#### Records
-------------------------
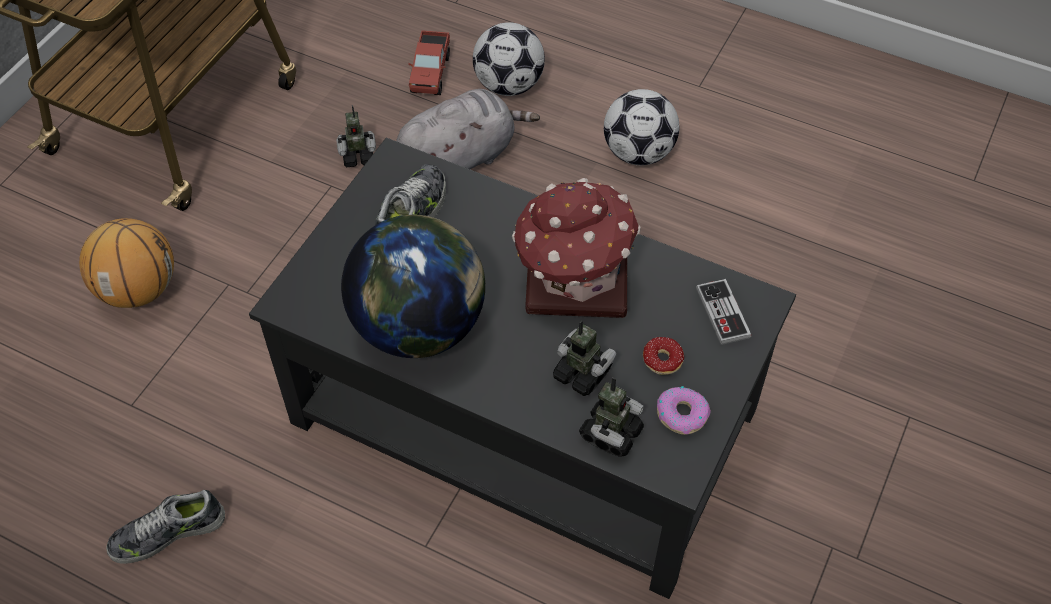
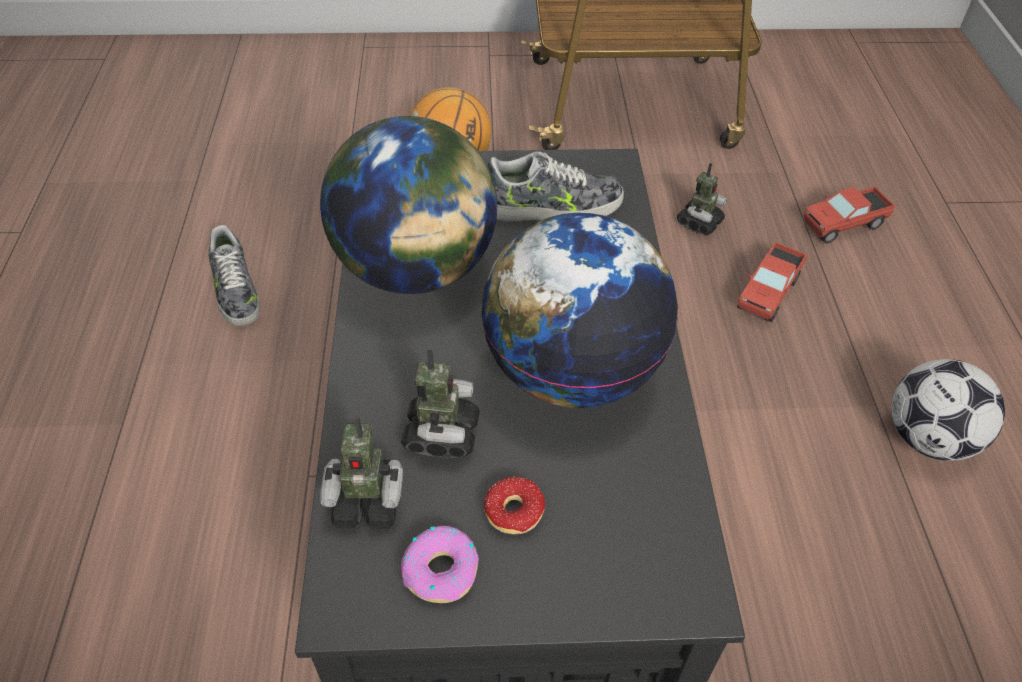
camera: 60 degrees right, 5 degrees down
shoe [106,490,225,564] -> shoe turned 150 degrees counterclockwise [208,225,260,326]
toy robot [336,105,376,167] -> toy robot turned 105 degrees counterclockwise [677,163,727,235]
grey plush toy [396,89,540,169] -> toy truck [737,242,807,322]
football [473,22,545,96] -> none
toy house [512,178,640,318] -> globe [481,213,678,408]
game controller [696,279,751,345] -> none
-------------------------
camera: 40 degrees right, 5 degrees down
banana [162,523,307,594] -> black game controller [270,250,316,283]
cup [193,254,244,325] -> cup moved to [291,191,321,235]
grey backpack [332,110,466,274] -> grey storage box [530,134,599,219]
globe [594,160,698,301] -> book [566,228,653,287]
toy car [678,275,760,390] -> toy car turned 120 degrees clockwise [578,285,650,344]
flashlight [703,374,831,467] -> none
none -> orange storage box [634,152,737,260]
-------------------------
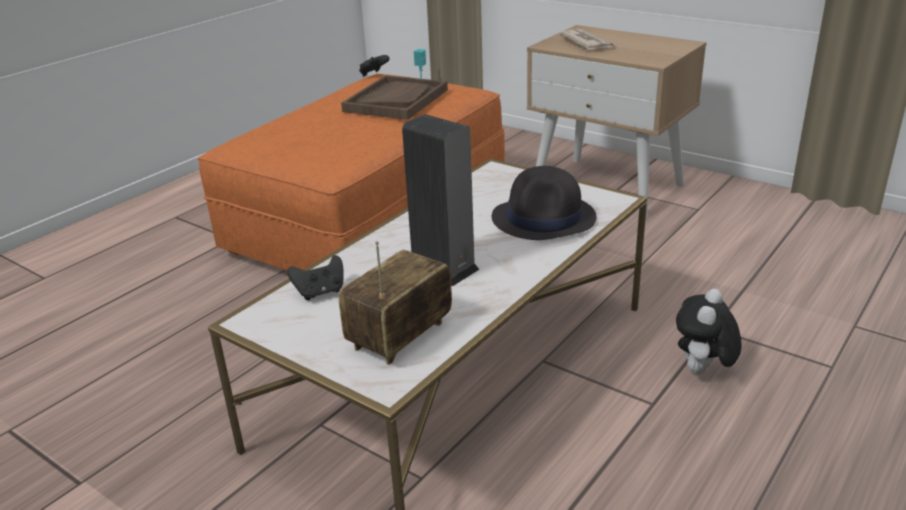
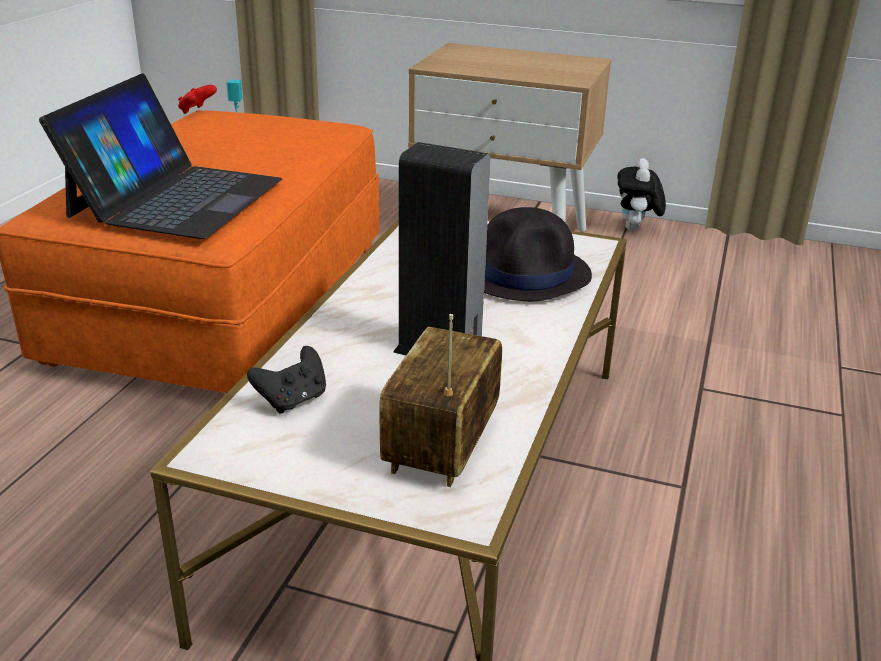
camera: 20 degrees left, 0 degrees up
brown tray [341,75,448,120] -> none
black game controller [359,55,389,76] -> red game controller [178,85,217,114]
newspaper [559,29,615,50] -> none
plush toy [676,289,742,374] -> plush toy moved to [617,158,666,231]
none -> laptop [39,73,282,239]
-------------------------
#### To do
When a line above contains the string "moved", copy that line.

#### Answer to this task
cup [193,254,244,325] -> cup moved to [291,191,321,235]
plush toy [676,289,742,374] -> plush toy moved to [617,158,666,231]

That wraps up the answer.